## Exercise goal
If a line in the records contains the string "This", show that line.

BEGIN Exercise input

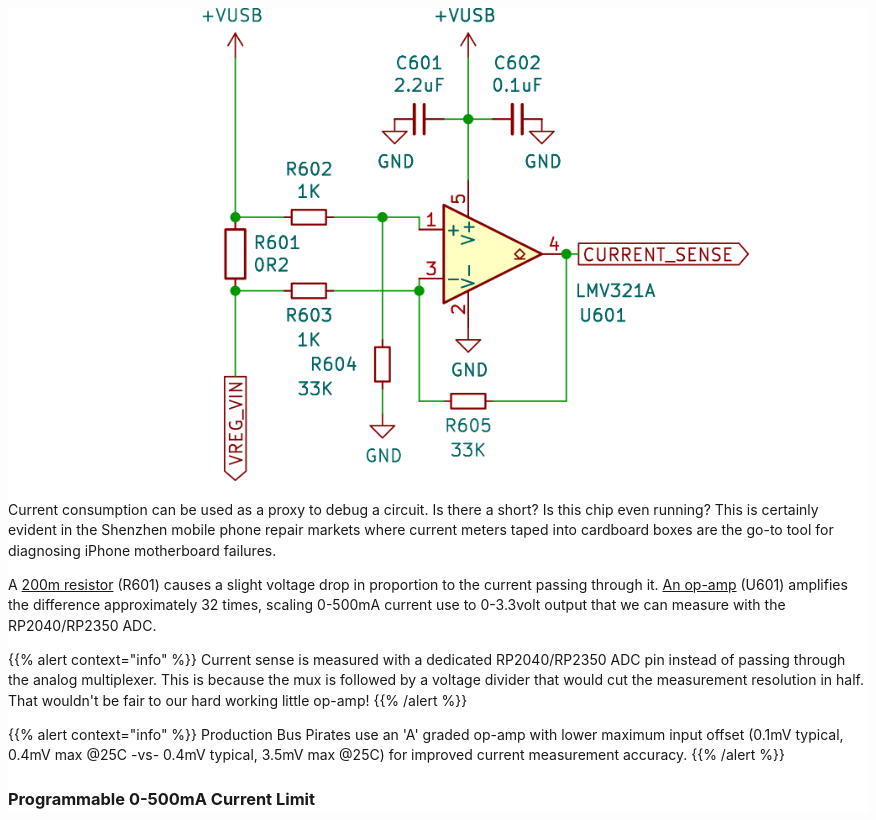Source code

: [![](./img/bp5rev10/bp5rev10-isense.png)](./img/bp5rev10/buspirate-5-rev10a-schematic.pdf)

Current consumption can be used as a proxy to debug a circuit. Is there a short? Is this chip even running? This is certainly evident in the Shenzhen mobile phone repair markets where current meters taped into cardboard boxes are the go-to tool for diagnosing iPhone motherboard failures. 

A [200m resistor](/components/passives#resistor-02r-1-2w-2512) (R601) causes a slight voltage drop in proportion to the current passing through it. [An op-amp](/components/analog#op-amp-rail-to-rail-sot-23-5-a-grade) (U601) amplifies the difference approximately 32 times, scaling 0-500mA current use to 0-3.3volt output that we can measure with the RP2040/RP2350 ADC. 

{{% alert context="info" %}}
Current sense is measured with a dedicated RP2040/RP2350 ADC pin instead of passing through the analog multiplexer. This is because the mux is followed by a voltage divider that would cut the measurement resolution in half. That wouldn't be fair to our hard working little op-amp!
{{% /alert %}}

{{% alert context="info" %}}
Production Bus Pirates use an 'A' graded op-amp with lower maximum input offset (0.1mV typical, 0.4mV max @25C -vs- 0.4mV typical, 3.5mV max @25C) for improved current measurement accuracy.
{{% /alert %}}

### Programmable 0-500mA Current Limit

END Exercise input

## Reply
Current consumption can be used as a proxy to debug a circuit. Is there a short? Is this chip even running? This is certainly evident in the Shenzhen mobile phone repair markets where current meters taped into cardboard boxes are the go-to tool for diagnosing iPhone motherboard failures. 
Current sense is measured with a dedicated RP2040/RP2350 ADC pin instead of passing through the analog multiplexer. This is because the mux is followed by a voltage divider that would cut the measurement resolution in half. That wouldn't be fair to our hard working little op-amp!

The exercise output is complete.